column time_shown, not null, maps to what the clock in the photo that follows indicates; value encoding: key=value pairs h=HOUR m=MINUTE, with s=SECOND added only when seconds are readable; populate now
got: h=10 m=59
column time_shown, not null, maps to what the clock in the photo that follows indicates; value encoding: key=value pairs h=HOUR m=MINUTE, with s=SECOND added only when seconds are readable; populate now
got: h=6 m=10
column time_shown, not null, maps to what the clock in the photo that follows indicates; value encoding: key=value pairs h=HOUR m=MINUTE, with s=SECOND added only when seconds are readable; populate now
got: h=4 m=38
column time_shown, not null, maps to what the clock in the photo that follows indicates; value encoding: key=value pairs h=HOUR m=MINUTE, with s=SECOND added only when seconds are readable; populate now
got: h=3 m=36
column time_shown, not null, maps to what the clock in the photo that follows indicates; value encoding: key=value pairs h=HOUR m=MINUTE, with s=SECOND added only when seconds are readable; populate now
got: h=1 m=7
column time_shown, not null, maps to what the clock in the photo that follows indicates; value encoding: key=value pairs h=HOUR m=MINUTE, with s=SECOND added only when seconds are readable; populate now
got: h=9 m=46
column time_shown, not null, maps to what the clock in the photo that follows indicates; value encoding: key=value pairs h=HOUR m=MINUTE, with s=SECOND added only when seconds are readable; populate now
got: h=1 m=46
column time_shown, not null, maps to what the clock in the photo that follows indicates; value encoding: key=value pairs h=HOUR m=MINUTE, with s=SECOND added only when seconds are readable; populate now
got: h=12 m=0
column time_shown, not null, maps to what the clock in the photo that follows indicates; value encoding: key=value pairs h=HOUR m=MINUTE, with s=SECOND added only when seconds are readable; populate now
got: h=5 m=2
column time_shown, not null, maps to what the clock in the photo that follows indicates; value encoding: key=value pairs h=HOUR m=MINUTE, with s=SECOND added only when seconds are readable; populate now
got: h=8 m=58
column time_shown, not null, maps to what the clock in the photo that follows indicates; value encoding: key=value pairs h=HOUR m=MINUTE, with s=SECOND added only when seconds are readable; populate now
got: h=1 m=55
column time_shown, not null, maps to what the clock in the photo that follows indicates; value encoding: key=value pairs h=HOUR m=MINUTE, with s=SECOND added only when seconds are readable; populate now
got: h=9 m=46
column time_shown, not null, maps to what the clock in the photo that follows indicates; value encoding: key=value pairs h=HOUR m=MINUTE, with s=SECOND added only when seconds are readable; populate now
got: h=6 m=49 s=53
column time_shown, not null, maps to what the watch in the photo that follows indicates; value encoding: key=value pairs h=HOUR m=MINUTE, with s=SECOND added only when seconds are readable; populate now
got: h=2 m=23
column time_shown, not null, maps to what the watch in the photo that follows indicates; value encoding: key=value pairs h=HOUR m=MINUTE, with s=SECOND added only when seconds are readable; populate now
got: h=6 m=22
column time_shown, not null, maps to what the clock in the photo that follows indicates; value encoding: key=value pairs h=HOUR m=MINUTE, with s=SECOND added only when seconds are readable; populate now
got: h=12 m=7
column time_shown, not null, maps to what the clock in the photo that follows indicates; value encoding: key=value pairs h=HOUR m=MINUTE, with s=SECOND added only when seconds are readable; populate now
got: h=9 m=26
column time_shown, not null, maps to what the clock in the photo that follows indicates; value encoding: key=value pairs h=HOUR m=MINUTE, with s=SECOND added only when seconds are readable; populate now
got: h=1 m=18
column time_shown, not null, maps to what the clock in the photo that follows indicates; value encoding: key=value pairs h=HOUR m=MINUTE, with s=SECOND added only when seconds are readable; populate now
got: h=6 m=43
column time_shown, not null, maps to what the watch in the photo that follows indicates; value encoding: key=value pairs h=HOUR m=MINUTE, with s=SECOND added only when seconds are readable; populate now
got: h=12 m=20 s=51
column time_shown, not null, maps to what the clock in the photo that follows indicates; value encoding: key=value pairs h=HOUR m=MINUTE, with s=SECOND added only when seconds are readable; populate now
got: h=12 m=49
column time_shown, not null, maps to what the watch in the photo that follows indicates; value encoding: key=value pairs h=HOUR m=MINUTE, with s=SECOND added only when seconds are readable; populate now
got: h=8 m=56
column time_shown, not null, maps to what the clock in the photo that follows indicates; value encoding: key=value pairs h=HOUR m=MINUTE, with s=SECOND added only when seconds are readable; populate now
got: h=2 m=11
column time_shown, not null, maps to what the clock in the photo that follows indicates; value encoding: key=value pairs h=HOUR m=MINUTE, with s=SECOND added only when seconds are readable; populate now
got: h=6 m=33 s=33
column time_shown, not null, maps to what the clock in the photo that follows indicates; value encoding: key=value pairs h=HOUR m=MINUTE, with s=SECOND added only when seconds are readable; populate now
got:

| Requirements |
Render every line of the material above as a numbered list, leaving out any blank lines.

| Finished answer |
1. column time_shown, not null, maps to what the clock in the photo that follows indicates; value encoding: key=value pairs h=HOUR m=MINUTE, with s=SECOND added only when seconds are readable; populate now
2. got: h=10 m=59
3. column time_shown, not null, maps to what the clock in the photo that follows indicates; value encoding: key=value pairs h=HOUR m=MINUTE, with s=SECOND added only when seconds are readable; populate now
4. got: h=6 m=10
5. column time_shown, not null, maps to what the clock in the photo that follows indicates; value encoding: key=value pairs h=HOUR m=MINUTE, with s=SECOND added only when seconds are readable; populate now
6. got: h=4 m=38
7. column time_shown, not null, maps to what the clock in the photo that follows indicates; value encoding: key=value pairs h=HOUR m=MINUTE, with s=SECOND added only when seconds are readable; populate now
8. got: h=3 m=36
9. column time_shown, not null, maps to what the clock in the photo that follows indicates; value encoding: key=value pairs h=HOUR m=MINUTE, with s=SECOND added only when seconds are readable; populate now
10. got: h=1 m=7
11. column time_shown, not null, maps to what the clock in the photo that follows indicates; value encoding: key=value pairs h=HOUR m=MINUTE, with s=SECOND added only when seconds are readable; populate now
12. got: h=9 m=46
13. column time_shown, not null, maps to what the clock in the photo that follows indicates; value encoding: key=value pairs h=HOUR m=MINUTE, with s=SECOND added only when seconds are readable; populate now
14. got: h=1 m=46
15. column time_shown, not null, maps to what the clock in the photo that follows indicates; value encoding: key=value pairs h=HOUR m=MINUTE, with s=SECOND added only when seconds are readable; populate now
16. got: h=12 m=0
17. column time_shown, not null, maps to what the clock in the photo that follows indicates; value encoding: key=value pairs h=HOUR m=MINUTE, with s=SECOND added only when seconds are readable; populate now
18. got: h=5 m=2
19. column time_shown, not null, maps to what the clock in the photo that follows indicates; value encoding: key=value pairs h=HOUR m=MINUTE, with s=SECOND added only when seconds are readable; populate now
20. got: h=8 m=58
21. column time_shown, not null, maps to what the clock in the photo that follows indicates; value encoding: key=value pairs h=HOUR m=MINUTE, with s=SECOND added only when seconds are readable; populate now
22. got: h=1 m=55
23. column time_shown, not null, maps to what the clock in the photo that follows indicates; value encoding: key=value pairs h=HOUR m=MINUTE, with s=SECOND added only when seconds are readable; populate now
24. got: h=9 m=46
25. column time_shown, not null, maps to what the clock in the photo that follows indicates; value encoding: key=value pairs h=HOUR m=MINUTE, with s=SECOND added only when seconds are readable; populate now
26. got: h=6 m=49 s=53
27. column time_shown, not null, maps to what the watch in the photo that follows indicates; value encoding: key=value pairs h=HOUR m=MINUTE, with s=SECOND added only when seconds are readable; populate now
28. got: h=2 m=23
29. column time_shown, not null, maps to what the watch in the photo that follows indicates; value encoding: key=value pairs h=HOUR m=MINUTE, with s=SECOND added only when seconds are readable; populate now
30. got: h=6 m=22
31. column time_shown, not null, maps to what the clock in the photo that follows indicates; value encoding: key=value pairs h=HOUR m=MINUTE, with s=SECOND added only when seconds are readable; populate now
32. got: h=12 m=7
33. column time_shown, not null, maps to what the clock in the photo that follows indicates; value encoding: key=value pairs h=HOUR m=MINUTE, with s=SECOND added only when seconds are readable; populate now
34. got: h=9 m=26
35. column time_shown, not null, maps to what the clock in the photo that follows indicates; value encoding: key=value pairs h=HOUR m=MINUTE, with s=SECOND added only when seconds are readable; populate now
36. got: h=1 m=18
37. column time_shown, not null, maps to what the clock in the photo that follows indicates; value encoding: key=value pairs h=HOUR m=MINUTE, with s=SECOND added only when seconds are readable; populate now
38. got: h=6 m=43
39. column time_shown, not null, maps to what the watch in the photo that follows indicates; value encoding: key=value pairs h=HOUR m=MINUTE, with s=SECOND added only when seconds are readable; populate now
40. got: h=12 m=20 s=51
41. column time_shown, not null, maps to what the clock in the photo that follows indicates; value encoding: key=value pairs h=HOUR m=MINUTE, with s=SECOND added only when seconds are readable; populate now
42. got: h=12 m=49
43. column time_shown, not null, maps to what the watch in the photo that follows indicates; value encoding: key=value pairs h=HOUR m=MINUTE, with s=SECOND added only when seconds are readable; populate now
44. got: h=8 m=56
45. column time_shown, not null, maps to what the clock in the photo that follows indicates; value encoding: key=value pairs h=HOUR m=MINUTE, with s=SECOND added only when seconds are readable; populate now
46. got: h=2 m=11
47. column time_shown, not null, maps to what the clock in the photo that follows indicates; value encoding: key=value pairs h=HOUR m=MINUTE, with s=SECOND added only when seconds are readable; populate now
48. got: h=6 m=33 s=33
49. column time_shown, not null, maps to what the clock in the photo that follows indicates; value encoding: key=value pairs h=HOUR m=MINUTE, with s=SECOND added only when seconds are readable; populate now
50. got:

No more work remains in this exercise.